Joanne O'Riordan: I’m angry at how IRFU have ignored women

With all eyes on 2023, the men in blazers were just paying lip service to the women’s game

A player wears a “legacy” wristband to protest the abominable treatment of women’s rugby by the IRFU. Photograph: Oisin Keniry/Inpho

I still remember driving to a local match after hearing what the IRFU did to appoint the new Women's XV coach and thinking to myself, as a joke, to give it a go. I'll hold my hands up and say rugby is not my forte, but the way the position was advertised, it looked like specialisation in rugby wasn't exactly a necessity.

Then, my laughter turned to anger. I could roll out all the cliches, such as "how dare they", but the thing is the IRFU know. We know you know. The Women's World Cup was not a massive success from the Irish perspective, and it was clear the manager lost the dressing-room months before the tournament. The interview with Ruth O'Reilly showed that.

Fast-forward to this month, and you had RTÉ’s head of sport Ryle Nugent come out and say that the IRFU rejected two prime time TV slots for the women’s team. The first slot, Friday, was unsuitable for the amateur players, an understandable reason, but the rejection of the Saturday slot baffled me. Countless women, journalists, players, analysts and others have gone through step by step on how to grow the game, and it has all been ignored or cast aside by the IRFU.

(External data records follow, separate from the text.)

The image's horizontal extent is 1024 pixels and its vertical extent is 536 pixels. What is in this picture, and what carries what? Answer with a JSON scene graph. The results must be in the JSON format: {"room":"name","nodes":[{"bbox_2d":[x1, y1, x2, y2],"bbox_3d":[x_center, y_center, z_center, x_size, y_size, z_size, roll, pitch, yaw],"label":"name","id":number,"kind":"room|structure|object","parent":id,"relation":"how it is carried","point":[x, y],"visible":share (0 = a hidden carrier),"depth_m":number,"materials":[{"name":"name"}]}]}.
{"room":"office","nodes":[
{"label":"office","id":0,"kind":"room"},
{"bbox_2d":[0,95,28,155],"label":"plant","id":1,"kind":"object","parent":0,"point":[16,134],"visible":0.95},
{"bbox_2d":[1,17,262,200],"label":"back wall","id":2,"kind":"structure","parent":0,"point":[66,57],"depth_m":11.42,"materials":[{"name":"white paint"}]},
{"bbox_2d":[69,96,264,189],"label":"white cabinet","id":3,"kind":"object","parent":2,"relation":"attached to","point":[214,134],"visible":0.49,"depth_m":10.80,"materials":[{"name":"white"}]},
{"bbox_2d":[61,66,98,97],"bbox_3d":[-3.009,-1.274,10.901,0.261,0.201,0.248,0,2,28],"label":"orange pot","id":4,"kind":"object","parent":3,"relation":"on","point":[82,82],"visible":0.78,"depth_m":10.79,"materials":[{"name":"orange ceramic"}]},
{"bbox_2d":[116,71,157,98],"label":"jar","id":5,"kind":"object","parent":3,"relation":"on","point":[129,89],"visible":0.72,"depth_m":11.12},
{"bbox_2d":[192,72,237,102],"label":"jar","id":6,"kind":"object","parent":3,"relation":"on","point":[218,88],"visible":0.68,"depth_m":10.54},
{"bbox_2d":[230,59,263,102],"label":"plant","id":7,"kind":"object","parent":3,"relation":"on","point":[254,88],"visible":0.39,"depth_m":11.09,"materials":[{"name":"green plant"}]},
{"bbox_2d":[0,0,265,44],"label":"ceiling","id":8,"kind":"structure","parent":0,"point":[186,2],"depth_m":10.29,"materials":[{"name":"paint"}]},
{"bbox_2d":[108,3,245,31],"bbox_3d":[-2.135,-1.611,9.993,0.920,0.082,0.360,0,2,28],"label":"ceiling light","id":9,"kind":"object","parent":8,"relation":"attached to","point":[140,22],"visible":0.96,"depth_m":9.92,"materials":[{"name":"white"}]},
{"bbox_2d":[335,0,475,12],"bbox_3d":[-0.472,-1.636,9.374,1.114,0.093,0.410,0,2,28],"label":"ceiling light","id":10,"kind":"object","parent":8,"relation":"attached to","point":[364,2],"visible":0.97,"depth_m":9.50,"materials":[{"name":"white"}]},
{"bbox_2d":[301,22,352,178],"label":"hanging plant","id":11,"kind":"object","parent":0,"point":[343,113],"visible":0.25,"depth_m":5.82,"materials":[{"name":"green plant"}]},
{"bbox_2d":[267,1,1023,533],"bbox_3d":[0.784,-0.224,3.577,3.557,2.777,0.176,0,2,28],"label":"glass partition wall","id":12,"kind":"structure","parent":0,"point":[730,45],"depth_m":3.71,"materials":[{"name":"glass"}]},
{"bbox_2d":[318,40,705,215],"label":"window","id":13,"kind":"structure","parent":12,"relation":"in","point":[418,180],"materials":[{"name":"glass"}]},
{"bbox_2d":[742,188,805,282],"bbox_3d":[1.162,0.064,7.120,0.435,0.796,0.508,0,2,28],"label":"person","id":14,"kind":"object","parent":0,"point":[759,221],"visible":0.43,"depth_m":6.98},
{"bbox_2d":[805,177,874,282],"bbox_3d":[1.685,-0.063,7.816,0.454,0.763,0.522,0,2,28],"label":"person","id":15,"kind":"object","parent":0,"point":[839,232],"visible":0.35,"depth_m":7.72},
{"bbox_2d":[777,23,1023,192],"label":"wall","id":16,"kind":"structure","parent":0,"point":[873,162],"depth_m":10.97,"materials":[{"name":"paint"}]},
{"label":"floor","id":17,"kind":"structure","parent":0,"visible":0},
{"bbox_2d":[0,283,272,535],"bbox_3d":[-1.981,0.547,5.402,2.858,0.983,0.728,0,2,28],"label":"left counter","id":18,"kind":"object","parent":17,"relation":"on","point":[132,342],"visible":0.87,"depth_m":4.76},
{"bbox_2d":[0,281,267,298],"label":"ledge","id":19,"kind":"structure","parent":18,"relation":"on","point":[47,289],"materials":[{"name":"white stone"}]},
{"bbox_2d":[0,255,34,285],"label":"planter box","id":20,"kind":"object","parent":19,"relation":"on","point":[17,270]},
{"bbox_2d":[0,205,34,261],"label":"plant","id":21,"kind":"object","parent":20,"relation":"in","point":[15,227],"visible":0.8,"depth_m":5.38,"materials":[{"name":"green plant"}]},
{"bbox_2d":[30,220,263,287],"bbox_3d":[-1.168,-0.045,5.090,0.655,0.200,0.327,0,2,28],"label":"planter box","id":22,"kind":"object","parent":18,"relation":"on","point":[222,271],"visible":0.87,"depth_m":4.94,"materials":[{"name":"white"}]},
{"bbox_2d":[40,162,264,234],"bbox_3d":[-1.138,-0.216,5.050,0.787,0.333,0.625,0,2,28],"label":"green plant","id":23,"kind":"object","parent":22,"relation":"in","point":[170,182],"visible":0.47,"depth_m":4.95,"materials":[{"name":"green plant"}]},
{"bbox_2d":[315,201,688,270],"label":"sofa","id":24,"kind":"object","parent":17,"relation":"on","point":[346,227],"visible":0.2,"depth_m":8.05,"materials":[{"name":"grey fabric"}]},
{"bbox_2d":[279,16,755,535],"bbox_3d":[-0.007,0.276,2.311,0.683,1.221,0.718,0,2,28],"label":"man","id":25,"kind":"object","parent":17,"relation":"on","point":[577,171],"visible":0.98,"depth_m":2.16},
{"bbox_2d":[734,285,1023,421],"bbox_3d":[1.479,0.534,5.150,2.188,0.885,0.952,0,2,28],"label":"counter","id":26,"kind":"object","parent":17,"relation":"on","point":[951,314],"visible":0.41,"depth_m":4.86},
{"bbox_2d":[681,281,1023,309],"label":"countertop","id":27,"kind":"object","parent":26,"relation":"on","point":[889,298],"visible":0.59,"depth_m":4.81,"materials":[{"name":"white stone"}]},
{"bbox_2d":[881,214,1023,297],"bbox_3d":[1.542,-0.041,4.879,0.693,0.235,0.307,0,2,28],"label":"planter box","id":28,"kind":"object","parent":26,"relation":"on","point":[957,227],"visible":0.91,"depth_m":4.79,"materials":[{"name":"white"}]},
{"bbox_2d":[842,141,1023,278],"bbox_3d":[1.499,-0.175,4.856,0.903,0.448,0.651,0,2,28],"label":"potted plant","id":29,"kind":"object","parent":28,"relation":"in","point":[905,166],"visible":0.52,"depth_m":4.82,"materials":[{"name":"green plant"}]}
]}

Ireland moved to Donnybrook in 2016. Twelve of the 15 women's Six Nations games, from 2010 to 2015, were on Friday nights. While attendances were mediocre, nothing has been done to change it. You'd almost want to be telepathic to find out when games are on and chances are it's at an odd time where it's not suitable to bring kids.


That’s not fair to anyone, not to the women who train incredibly hard and risk their bodies, nor to the poor volunteer stewards standing at the gate in the freezing cold.

So much further

To an outsider, you could say the Women’s World Cup was a start. It did portray everything we could do . . . but there was so much further to go. Throw out all the cliches such as “we’re great craic”, “best fans in the world” and “look how well we hold tournaments”.

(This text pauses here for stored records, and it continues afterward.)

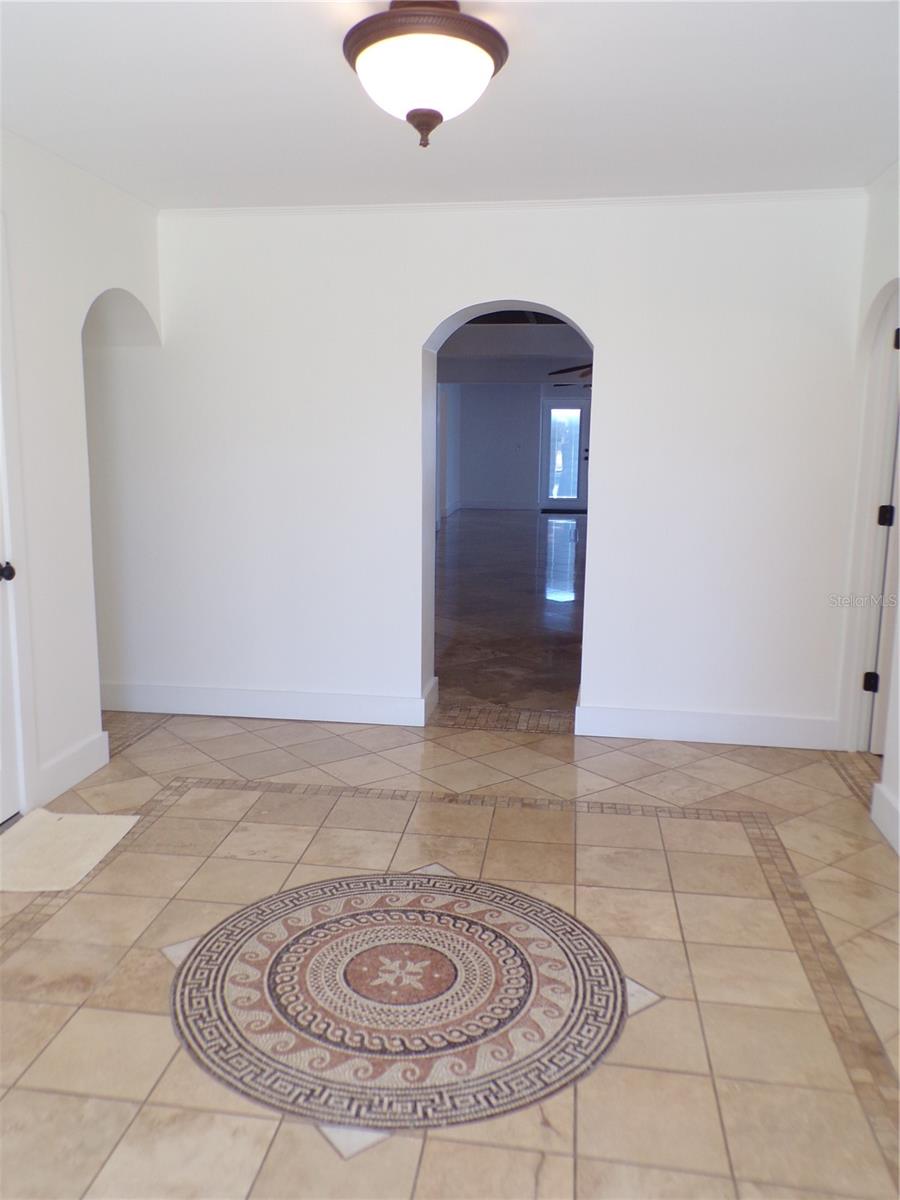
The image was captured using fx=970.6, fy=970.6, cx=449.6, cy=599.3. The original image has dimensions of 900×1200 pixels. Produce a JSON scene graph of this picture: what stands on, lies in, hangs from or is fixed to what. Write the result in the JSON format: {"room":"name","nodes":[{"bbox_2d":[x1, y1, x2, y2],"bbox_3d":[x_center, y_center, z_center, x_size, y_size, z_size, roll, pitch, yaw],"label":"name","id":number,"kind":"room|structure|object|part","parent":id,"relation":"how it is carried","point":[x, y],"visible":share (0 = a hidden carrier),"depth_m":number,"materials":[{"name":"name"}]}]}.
{"room":"entryway","nodes":[
{"label":"entryway","id":0,"kind":"room"},
{"bbox_2d":[0,126,163,822],"bbox_3d":[-1.848,-0.242,2.424,0.182,2.526,4.885,2,10,8],"label":"left wall","id":1,"kind":"structure","parent":0,"point":[114,283],"depth_m":3.85,"materials":[{"name":"white paint"}]},
{"bbox_2d":[0,466,22,829],"bbox_3d":[-1.666,-0.148,3.082,0.130,2.077,0.881,2,10,8],"label":"left door","id":2,"kind":"structure","parent":1,"relation":"in","point":[1,631],"depth_m":3.55,"materials":[{"name":"white paint"}]},
{"bbox_3d":[-1.541,-0.096,3.347,0.072,0.066,0.072,2,10,8],"label":"doorknob","id":3,"kind":"part","parent":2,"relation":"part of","materials":[{"name":"black metal"}]},
{"bbox_2d":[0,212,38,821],"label":"door frame","id":4,"kind":"structure","parent":1,"relation":"attached to","point":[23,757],"depth_m":3.54,"materials":[{"name":"white paint"}]},
{"bbox_2d":[38,729,109,803],"bbox_3d":[-1.549,0.682,4.001,0.017,0.145,0.516,2,10,8],"label":"baseboard","id":5,"kind":"structure","parent":1,"relation":"attached to","point":[70,782],"depth_m":3.97,"materials":[{"name":"white paint"}]},
{"bbox_2d":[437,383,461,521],"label":"side wall","id":6,"kind":"structure","parent":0,"point":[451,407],"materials":[{"name":"white paint"}]},
{"bbox_2d":[0,0,899,210],"bbox_3d":[-0.059,-1.482,2.139,4.037,0.116,4.898,2,10,8],"label":"ceiling","id":7,"kind":"structure","parent":0,"point":[320,190],"depth_m":3.08,"materials":[{"name":"white paint"}]},
{"bbox_2d":[341,0,509,147],"bbox_3d":[-0.063,-1.321,2.443,0.429,0.351,0.427,2,10,8],"label":"ceiling light","id":8,"kind":"object","parent":7,"relation":"attached to","point":[433,117],"visible":0.99,"depth_m":2.34,"materials":[{"name":"white glass"}]},
{"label":"frosted glass bowl","id":9,"kind":"part","parent":8,"relation":"part of","materials":[{"name":"white glass"}]},
{"bbox_2d":[0,703,899,1199],"bbox_3d":[-0.191,1.082,2.448,4.811,0.103,5.547,2,10,8],"label":"tile floor","id":10,"kind":"structure","parent":0,"point":[733,835],"depth_m":2.74,"materials":[{"name":"beige tile"}]},
{"bbox_2d":[0,809,138,893],"bbox_3d":[-1.419,0.864,3.329,0.468,0.013,0.622,2,10,8],"label":"doormat","id":11,"kind":"object","parent":10,"relation":"on","point":[72,818],"visible":0.99,"depth_m":3.34,"materials":[{"name":"beige carpet"}]},
{"bbox_2d":[162,865,656,1149],"bbox_3d":[-0.120,1.000,2.608,1.248,0.006,1.216,2,10,8],"label":"medallion","id":12,"kind":"object","parent":10,"relation":"in","point":[557,913],"visible":0.97,"depth_m":2.47,"materials":[{"name":"multicoloured tile"}]},
{"bbox_2d":[110,192,868,749],"bbox_3d":[0.017,-0.627,4.739,4.165,2.510,0.266,2,10,8],"label":"back wall","id":13,"kind":"structure","parent":0,"point":[602,523],"depth_m":4.59,"materials":[{"name":"white paint"}]},
{"bbox_2d":[96,678,435,727],"bbox_3d":[-1.057,0.528,4.936,1.863,0.141,0.022,2,10,8],"label":"baseboard","id":14,"kind":"structure","parent":13,"relation":"attached to","point":[203,709],"depth_m":4.90,"materials":[{"name":"white paint"}]},
{"bbox_2d":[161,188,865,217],"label":"crown molding","id":15,"kind":"structure","parent":13,"relation":"attached to","point":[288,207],"depth_m":4.38,"materials":[{"name":"white paint"}]},
{"bbox_2d":[575,704,837,748],"bbox_3d":[1.236,0.604,4.601,1.179,0.143,0.019,2,10,8],"label":"baseboard","id":16,"kind":"structure","parent":13,"relation":"attached to","point":[661,727],"depth_m":4.59,"materials":[{"name":"white paint"}]},
{"bbox_2d":[435,508,584,712],"bbox_3d":[0.968,-0.411,11.216,5.877,0.104,11.588,2,10,8],"label":"far room floor","id":17,"kind":"structure","parent":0,"point":[463,533],"depth_m":8.08,"materials":[{"name":"brown"}]},
{"bbox_2d":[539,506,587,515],"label":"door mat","id":18,"kind":"object","parent":17,"relation":"on","point":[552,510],"visible":0.8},
{"bbox_2d":[435,311,590,384],"bbox_3d":[1.176,-2.953,11.095,5.244,0.340,8.204,2,10,8],"label":"far room ceiling","id":19,"kind":"structure","parent":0,"point":[522,339],"depth_m":10.96,"materials":[{"name":"white paint"}]},
{"bbox_2d":[547,362,592,382],"bbox_3d":[1.638,-2.482,10.058,1.281,0.511,1.265,2,10,8],"label":"ceiling fan","id":20,"kind":"object","parent":19,"relation":"hanging from","point":[569,369],"visible":0.21,"depth_m":10.04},
{"bbox_2d":[440,376,590,511],"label":"far wall","id":21,"kind":"structure","parent":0,"point":[508,394],"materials":[{"name":"paint"}]},
{"bbox_2d":[457,499,538,510],"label":"baseboard","id":22,"kind":"structure","parent":21,"relation":"attached to","point":[517,507],"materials":[{"name":"white paint"}]},
{"bbox_2d":[540,394,590,511],"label":"glass door","id":23,"kind":"structure","parent":21,"relation":"in","point":[550,472],"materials":[{"name":"glass"}]},
{"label":"glass panel","id":24,"kind":"part","parent":23,"relation":"part of","materials":[{"name":"glass"}]},
{"bbox_2d":[832,160,899,859],"bbox_3d":[1.537,-0.174,2.202,0.201,2.529,4.711,2,10,8],"label":"right wall","id":25,"kind":"structure","parent":0,"point":[876,283],"depth_m":4.02,"materials":[{"name":"white paint"}]},
{"bbox_2d":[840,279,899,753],"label":"door frame","id":26,"kind":"structure","parent":25,"relation":"attached to","point":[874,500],"depth_m":4.32,"materials":[{"name":"white paint"}]},
{"bbox_2d":[864,315,899,750],"bbox_3d":[2.256,-0.269,4.180,0.807,2.012,0.157,2,10,8],"label":"right door","id":27,"kind":"structure","parent":25,"relation":"in","point":[876,750],"depth_m":4.25,"materials":[{"name":"white paint"}]},
{"bbox_2d":[869,782,899,853],"bbox_3d":[1.414,1.029,2.118,0.020,0.144,3.229,2,10,8],"label":"baseboard","id":28,"kind":"structure","parent":25,"relation":"attached to","point":[886,800],"depth_m":3.54,"materials":[{"name":"white paint"}]}
]}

Since the Women’s World Cup has come and gone, all eyes have turned to 2023. The women’s game has been ignored. The manager’s status has been demoted to part-time on a six-month basis, and a prime TV slot was rejected. All the talk we heard about growing the game at grassroots and so on – it seems to me it was lip service. Am I shocked? No. But, I am disappointed.

The 2017 Women’s Rugby World Cup was a start. It did portray everything we could do . . . but there was so much further to go. Photograph: Dan Sheridan/Inpho

I stood and listened to all the statistics from Australia on growing the women’s game, and I heard the IRFU representatives complimenting those figures and stating they were committed to doing the same. We all clapped and nodded as we all felt this time would be different. We could be world leaders and groundbreakers. Hey, we could even host a major international tournament.

The bitter irony is that, sadly, the IRFU don't care about you. They are not in this for your happiness

Sure, I fell for it. I’d love if Ireland hosted a major tournament, but, sorry to say, we’re not ready for it. The infrastructure connecting counties is not there. I was at a global economic forum in Ireland for 2016, and the same points were raised continuously: rural Ireland is dying, all roads lead to Dublin, maybe you should link Cork to Donegal in the future. A year on, we decide to go ahead and bid for a tournament we don’t have the infrastructure to host.


After World Rugby's technical review group decided South Africa was the most suitable nation to host the 2023 Rugby World Cup, a part of me chuckled. Not in that begrudging way where I choose to laugh at my country's bid – I'm happy we put our necks out – but that the same issues that were spoken about in 2016 were reiterated in the report. I read the report and, in fairness, the points they made were the same points I heard at the economic forum.

Never ones to give up, Ireland went on the defence. Poorly. And it was at that moment in time I thought of all the cuts the IRFU made to the women’s game. I thought of Ruth O’Reilly criticising the men in blazers, and I thought she was dead right.

They did not think. If the IRFU cared, the infrastructure would have been thought of and not ignored like the women’s team. The women’s team would not have been made a laughing stock for going through the humiliating demotion that occurred.

The bitter irony is that, sadly, the IRFU don’t care about you. They are not in this for your happiness. They’re in this for their own satisfaction, their own prestige. The greatest fans in the world have now lost out on the potentially greatest rugby tournament in the world.